Today, an older generation knows John as a legendary director and teacher of theatre but for the new crop, he is the man behind the Barry John Acting Studio in Mumbai, which primes hopefuls for Bollywood. “What most actors want is to join films or TV. To get to do a play takes time. You have to lay the foundation for children to have confidence and acquire performance skills to some level. You don’t rush into acting in theatre,” he says.
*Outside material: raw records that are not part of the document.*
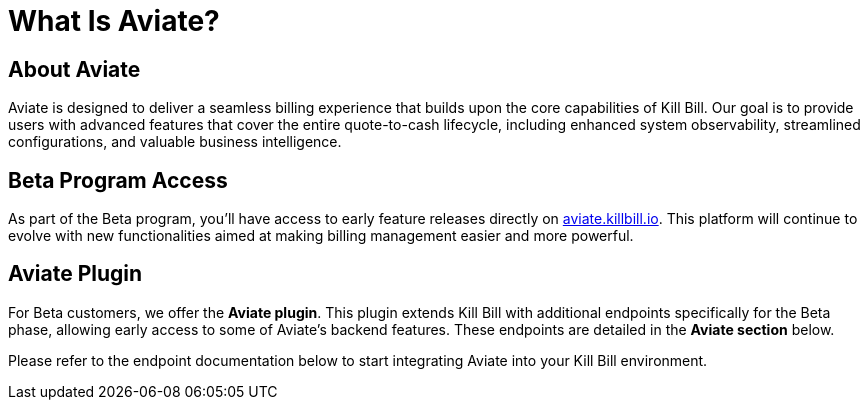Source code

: = What Is Aviate?

== About Aviate
Aviate is designed to deliver a seamless billing experience that builds upon the core capabilities of Kill Bill. Our goal is to provide users with advanced features that cover the entire quote-to-cash lifecycle, including enhanced system observability, streamlined configurations, and valuable business intelligence.

== Beta Program Access
As part of the Beta program, you'll have access to early feature releases directly on https://aviate.killbill.io[aviate.killbill.io]. This platform will continue to evolve with new functionalities aimed at making billing management easier and more powerful.

== Aviate Plugin
For Beta customers, we offer the *Aviate plugin*. This plugin extends Kill Bill with additional endpoints specifically for the Beta phase, allowing early access to some of Aviate's backend features. These endpoints are detailed in the *Aviate section* below.

Please refer to the endpoint documentation below to start integrating Aviate into your Kill Bill environment.
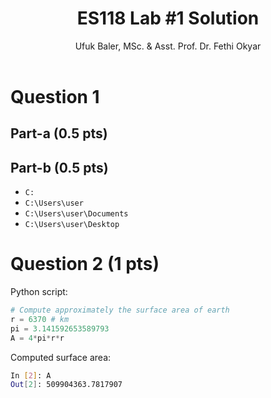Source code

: #+TITLE: ES118 Lab #1 Solution
#+AUTHOR: Ufuk Baler, MSc. & Asst. Prof. Dr. Fethi Okyar
#+STARTUP: overview
#+LATEX_HEADER: \usepackage{amsmath}

* Question 1
** Part-a (0.5 pts)
#+ATTR_HTML: :width 100px
[[./part_1a.png]]

** Part-b (0.5 pts)
+ ~C:~
+ ~C:\Users\user~
+ ~C:\Users\user\Documents~
+ ~C:\Users\user\Desktop~

* Question 2 (1 pts)
Python script:
#+BEGIN_SRC python
# Compute approximately the surface area of earth
r = 6370 # km
pi = 3.141592653589793
A = 4*pi*r*r
#+END_SRC

Computed surface area:
#+BEGIN_SRC bash
In [2]: A
Out[2]: 509904363.7817907
#+END_SRC
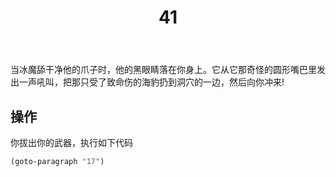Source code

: #+TITLE: 41
当冰魔舔干净他的爪子时，他的黑眼睛落在你身上。它从它那奇怪的圆形嘴巴里发出一声吼叫，把那只受了致命伤的海豹扔到洞穴的一边，然后向你冲来!

** 操作
你拔出你的武器，执行如下代码
#+begin_src emacs-lisp :results none
  (goto-paragraph "17")
#+end_src
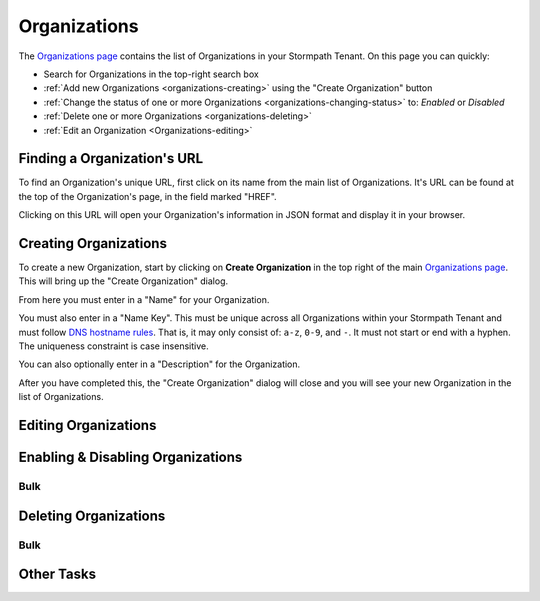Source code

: .. _organizations:

*************
Organizations
*************

The `Organizations page <https://api.stormpath.com/ui2/index.html#/organizations>`__ contains the list of Organizations in your Stormpath Tenant. On this page you can quickly:

- Search for Organizations in the top-right search box
- :ref:`Add new Organizations <organizations-creating>` using the "Create Organization" button
- :ref:`Change the status of one or more Organizations <organizations-changing-status>` to: `Enabled` or `Disabled`
- :ref:`Delete one or more Organizations <organizations-deleting>`
- :ref:`Edit an Organization <Organizations-editing>`

Finding a Organization's URL
================================

To find an Organization's unique URL, first click on its name from the main list of Organizations. It's URL can be found at the top of the Organization's page, in the field marked "HREF".

Clicking on this URL will open your Organization's information in JSON format and display it in your browser.

.. _organizations-creating:

Creating Organizations
========================

To create a new Organization, start by clicking on **Create Organization** in the top right of the main `Organizations page <https://api.stormpath.com/ui2/index.html#/organizations>`__. This will bring up the "Create Organization" dialog.

From here you must enter in a "Name" for your Organization.

You must also enter in a "Name Key". This must be unique across all Organizations within your Stormpath Tenant and must follow `DNS hostname rules <http://www.ietf.org/rfc/rfc0952.txt>`__. That is, it may only consist of: ``a-z``, ``0-9``, and ``-``. It must not start or end with a hyphen. The uniqueness constraint is case insensitive.

You can also optionally enter in a "Description" for the Organization.

After you have completed this, the "Create Organization" dialog will close and you will see your new Organization in the list of Organizations.

.. _organizations-editing:

Editing Organizations
========================

.. _organizations-changing-status:

Enabling & Disabling Organizations
===================================

Bulk
----

.. _organizations-deleting:

Deleting Organizations
========================

Bulk
----

Other Tasks
=============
John bowed out of theatre when he turned 70. Dharamshala is his home now, where, in a house overlooking the hills, he sits at his desk every day and writes a few pages of his autobiography. The bulk of it will chart the evolution of children’s theatre in India since the 1970s. “They say of Socrates, what did he teach? Nothing. He just asked questions. We need to stop lecturing our young people and allow them to think so that they can work out a better world,” he says.